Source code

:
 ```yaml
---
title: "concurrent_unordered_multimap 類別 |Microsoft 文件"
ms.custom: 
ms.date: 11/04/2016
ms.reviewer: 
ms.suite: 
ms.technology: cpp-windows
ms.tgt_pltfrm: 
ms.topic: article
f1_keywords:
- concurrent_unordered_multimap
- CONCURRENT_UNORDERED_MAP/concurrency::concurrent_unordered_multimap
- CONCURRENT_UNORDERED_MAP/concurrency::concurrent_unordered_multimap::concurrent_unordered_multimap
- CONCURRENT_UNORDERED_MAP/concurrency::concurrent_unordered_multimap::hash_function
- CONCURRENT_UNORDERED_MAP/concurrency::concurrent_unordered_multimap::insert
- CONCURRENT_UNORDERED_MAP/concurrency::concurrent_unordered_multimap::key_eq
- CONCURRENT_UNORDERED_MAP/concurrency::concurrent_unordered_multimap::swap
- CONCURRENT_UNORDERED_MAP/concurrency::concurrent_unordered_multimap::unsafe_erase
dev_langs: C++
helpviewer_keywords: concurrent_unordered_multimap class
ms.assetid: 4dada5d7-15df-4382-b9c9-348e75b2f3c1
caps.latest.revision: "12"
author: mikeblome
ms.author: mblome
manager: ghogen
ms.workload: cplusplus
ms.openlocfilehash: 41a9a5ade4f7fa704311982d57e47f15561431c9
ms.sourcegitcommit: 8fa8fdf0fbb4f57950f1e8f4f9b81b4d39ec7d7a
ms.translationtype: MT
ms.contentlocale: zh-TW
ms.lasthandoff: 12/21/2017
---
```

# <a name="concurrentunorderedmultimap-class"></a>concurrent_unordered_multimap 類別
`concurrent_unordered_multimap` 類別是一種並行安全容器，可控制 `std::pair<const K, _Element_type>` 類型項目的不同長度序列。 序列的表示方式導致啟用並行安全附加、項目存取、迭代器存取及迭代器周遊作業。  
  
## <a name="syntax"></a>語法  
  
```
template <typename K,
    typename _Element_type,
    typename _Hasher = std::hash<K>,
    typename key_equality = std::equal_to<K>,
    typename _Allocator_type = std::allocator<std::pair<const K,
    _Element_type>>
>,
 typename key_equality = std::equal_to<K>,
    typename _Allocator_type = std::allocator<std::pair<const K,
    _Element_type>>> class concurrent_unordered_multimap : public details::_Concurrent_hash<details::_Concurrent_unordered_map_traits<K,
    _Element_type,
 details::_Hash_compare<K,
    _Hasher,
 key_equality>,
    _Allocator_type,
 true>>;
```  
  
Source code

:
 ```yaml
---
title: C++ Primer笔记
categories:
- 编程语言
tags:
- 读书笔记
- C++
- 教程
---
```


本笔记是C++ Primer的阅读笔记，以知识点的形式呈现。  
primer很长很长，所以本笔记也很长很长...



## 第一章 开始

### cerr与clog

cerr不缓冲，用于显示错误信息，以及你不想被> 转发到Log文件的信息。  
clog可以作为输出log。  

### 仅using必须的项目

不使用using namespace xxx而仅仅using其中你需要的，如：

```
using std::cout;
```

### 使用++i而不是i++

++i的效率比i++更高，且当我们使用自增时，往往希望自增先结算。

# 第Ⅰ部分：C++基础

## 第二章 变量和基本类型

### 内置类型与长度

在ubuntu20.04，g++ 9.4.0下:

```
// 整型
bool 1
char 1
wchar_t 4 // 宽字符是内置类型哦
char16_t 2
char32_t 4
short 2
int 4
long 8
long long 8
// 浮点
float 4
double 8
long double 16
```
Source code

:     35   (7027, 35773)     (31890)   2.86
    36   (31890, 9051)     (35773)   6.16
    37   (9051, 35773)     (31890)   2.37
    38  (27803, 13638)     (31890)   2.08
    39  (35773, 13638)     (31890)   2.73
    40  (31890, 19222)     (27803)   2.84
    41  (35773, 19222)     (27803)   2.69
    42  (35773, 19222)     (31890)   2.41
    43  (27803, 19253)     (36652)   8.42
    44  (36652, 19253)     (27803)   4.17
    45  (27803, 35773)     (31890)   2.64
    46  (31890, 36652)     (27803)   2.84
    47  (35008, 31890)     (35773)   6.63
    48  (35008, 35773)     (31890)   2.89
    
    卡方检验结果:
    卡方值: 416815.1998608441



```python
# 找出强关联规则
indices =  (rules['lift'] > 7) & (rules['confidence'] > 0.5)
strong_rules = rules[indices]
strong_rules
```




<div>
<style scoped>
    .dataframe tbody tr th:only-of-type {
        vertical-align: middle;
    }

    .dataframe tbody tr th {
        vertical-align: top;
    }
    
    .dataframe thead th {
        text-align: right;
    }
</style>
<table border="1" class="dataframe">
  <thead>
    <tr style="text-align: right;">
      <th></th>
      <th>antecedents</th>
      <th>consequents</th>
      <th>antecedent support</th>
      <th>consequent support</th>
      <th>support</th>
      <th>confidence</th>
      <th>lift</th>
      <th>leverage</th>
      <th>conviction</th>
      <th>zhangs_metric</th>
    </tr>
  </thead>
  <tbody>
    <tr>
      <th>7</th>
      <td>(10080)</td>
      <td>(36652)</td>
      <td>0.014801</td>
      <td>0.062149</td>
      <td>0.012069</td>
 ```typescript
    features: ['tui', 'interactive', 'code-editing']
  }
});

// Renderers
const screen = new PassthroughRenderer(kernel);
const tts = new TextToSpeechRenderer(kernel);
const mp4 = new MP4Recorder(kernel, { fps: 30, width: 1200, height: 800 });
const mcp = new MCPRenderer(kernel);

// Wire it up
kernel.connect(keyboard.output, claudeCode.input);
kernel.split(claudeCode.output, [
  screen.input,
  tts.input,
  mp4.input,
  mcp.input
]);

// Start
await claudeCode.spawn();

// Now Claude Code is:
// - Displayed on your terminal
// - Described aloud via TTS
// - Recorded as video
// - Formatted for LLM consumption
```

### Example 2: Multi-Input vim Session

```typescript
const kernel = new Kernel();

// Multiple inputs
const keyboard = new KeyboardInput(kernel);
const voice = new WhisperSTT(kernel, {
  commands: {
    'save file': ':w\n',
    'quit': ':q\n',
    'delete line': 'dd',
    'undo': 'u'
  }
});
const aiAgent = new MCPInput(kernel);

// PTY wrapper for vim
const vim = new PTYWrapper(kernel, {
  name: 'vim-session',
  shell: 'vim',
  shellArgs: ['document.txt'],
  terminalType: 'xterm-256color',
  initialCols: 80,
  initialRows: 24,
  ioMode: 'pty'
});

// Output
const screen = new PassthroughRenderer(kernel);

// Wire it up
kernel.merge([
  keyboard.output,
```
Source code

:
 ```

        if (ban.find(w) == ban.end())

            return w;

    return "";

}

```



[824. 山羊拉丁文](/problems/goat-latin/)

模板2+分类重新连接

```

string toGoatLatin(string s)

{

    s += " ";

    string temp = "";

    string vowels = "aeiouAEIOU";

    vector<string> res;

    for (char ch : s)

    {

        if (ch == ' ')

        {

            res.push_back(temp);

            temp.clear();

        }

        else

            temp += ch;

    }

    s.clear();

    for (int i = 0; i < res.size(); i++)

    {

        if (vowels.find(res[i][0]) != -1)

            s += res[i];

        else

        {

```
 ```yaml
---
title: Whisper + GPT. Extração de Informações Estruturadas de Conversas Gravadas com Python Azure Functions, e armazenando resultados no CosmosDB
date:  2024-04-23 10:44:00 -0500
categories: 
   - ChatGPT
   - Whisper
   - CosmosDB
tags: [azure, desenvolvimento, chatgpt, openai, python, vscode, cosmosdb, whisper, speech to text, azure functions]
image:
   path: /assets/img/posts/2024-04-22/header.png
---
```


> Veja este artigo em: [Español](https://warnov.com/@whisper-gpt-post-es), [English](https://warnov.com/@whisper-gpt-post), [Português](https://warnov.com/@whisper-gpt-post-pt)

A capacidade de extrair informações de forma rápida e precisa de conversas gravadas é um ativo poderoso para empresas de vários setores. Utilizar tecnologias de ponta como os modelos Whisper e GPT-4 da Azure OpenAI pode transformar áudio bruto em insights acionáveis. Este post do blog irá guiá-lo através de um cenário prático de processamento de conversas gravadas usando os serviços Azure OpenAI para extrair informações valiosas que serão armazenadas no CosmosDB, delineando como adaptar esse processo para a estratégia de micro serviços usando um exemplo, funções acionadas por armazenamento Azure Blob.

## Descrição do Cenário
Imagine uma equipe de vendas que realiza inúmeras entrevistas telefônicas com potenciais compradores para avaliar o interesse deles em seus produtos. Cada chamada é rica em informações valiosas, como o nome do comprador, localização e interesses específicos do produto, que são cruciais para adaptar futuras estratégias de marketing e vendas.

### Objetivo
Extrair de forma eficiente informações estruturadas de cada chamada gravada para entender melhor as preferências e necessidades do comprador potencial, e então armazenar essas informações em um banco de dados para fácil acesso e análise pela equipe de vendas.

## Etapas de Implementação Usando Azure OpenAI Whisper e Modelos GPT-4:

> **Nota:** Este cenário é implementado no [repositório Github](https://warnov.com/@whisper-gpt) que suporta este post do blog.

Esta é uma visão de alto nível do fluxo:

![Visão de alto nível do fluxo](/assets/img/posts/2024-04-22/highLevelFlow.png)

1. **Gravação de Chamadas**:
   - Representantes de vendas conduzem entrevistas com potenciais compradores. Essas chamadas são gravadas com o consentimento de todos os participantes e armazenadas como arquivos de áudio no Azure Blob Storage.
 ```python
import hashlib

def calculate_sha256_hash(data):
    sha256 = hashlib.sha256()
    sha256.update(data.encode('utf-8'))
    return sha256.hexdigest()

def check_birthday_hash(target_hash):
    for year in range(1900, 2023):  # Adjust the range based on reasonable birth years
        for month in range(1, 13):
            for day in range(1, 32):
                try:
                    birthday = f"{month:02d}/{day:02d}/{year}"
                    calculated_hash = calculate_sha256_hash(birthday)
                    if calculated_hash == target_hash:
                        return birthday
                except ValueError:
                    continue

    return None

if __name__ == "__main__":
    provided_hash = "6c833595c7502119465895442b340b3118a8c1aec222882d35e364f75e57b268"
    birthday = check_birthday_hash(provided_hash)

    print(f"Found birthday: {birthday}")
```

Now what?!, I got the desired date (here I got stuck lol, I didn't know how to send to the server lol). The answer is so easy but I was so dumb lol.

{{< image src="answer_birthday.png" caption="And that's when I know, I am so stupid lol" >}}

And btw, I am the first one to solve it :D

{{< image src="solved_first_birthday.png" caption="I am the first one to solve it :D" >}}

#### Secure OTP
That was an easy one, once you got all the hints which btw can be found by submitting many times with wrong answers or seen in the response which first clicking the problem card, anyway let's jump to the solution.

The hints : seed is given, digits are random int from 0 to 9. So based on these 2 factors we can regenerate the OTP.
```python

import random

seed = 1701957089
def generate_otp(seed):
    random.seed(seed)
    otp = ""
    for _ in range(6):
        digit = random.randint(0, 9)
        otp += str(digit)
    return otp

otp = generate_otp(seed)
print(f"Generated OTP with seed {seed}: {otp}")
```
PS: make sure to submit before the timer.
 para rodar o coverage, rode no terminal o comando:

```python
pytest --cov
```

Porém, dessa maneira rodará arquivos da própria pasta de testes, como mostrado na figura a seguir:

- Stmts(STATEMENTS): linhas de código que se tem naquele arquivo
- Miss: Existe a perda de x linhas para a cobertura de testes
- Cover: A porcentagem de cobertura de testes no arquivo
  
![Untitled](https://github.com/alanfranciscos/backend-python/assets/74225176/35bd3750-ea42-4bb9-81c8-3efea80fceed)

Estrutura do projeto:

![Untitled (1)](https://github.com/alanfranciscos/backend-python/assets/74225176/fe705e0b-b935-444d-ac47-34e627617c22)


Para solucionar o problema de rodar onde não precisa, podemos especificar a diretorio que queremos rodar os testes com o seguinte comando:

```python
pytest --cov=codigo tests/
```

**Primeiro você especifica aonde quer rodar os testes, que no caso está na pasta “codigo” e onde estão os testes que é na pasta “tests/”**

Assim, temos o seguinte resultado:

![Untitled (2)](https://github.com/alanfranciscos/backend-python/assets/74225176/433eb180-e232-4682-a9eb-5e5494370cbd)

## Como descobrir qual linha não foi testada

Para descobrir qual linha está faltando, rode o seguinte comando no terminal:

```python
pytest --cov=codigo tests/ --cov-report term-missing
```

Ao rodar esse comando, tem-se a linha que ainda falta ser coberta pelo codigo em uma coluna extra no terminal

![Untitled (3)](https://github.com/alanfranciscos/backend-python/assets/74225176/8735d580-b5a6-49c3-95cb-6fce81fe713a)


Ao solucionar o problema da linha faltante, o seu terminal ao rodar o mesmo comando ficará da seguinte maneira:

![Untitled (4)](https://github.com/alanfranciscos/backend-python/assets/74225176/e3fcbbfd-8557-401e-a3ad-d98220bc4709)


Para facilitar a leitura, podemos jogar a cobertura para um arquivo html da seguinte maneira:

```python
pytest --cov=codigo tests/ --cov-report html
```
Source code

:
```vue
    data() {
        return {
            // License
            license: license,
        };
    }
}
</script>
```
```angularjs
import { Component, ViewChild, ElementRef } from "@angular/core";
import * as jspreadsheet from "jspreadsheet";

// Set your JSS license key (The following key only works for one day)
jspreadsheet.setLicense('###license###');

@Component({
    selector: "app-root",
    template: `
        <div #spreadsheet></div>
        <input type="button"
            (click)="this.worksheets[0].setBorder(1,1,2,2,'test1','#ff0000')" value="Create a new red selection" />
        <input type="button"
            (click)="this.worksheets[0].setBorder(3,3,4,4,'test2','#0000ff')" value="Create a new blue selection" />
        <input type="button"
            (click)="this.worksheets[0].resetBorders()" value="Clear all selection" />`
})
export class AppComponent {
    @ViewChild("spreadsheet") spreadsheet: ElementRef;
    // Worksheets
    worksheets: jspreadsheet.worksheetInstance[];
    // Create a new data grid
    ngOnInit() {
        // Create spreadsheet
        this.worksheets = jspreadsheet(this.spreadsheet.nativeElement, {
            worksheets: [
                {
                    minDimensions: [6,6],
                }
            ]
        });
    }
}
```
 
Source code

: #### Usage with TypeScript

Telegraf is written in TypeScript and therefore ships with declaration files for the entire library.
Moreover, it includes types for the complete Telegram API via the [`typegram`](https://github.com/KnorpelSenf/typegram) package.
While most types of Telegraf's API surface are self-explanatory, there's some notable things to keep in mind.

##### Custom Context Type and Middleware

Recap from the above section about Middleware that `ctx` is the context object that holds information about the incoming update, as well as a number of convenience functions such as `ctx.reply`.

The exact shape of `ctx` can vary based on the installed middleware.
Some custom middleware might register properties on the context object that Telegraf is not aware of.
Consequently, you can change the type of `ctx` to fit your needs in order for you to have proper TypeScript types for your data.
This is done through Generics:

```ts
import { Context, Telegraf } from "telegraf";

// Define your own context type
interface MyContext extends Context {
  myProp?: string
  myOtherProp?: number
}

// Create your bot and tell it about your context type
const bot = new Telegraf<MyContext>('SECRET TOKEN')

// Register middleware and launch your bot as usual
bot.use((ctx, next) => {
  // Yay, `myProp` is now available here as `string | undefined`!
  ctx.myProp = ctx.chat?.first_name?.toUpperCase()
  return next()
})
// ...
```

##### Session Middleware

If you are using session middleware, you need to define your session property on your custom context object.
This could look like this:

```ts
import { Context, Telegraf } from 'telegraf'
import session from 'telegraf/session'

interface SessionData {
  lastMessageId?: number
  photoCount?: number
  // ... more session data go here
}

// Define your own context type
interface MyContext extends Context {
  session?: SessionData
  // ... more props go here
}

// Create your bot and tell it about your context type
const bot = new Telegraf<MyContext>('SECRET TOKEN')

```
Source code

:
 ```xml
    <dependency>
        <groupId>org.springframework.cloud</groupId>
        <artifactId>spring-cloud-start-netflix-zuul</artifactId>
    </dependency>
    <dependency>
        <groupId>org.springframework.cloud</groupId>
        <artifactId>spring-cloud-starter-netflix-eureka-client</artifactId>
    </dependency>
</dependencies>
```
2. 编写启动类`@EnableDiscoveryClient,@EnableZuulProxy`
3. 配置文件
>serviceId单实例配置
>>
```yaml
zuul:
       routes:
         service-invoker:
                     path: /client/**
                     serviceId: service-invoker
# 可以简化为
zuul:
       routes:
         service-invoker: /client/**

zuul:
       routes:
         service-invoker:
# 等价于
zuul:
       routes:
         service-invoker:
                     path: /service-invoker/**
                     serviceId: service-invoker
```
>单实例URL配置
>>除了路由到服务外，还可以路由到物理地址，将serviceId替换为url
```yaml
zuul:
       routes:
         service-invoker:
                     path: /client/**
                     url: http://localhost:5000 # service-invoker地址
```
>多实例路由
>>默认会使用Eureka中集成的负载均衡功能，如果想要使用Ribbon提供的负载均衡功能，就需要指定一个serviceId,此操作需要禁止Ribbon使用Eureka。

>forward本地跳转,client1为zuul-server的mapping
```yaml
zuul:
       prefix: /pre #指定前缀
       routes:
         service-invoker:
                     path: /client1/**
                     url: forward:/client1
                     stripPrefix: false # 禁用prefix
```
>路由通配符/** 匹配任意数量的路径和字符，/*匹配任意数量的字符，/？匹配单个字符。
..............................
**Your task**
Among the entries above, find every line holding "caption" and copy it.

**The answer**
{{< image src="answer_birthday.png" caption="And that's when I know, I am so stupid lol" >}}
{{< image src="solved_first_birthday.png" caption="I am the first one to solve it :D" >}}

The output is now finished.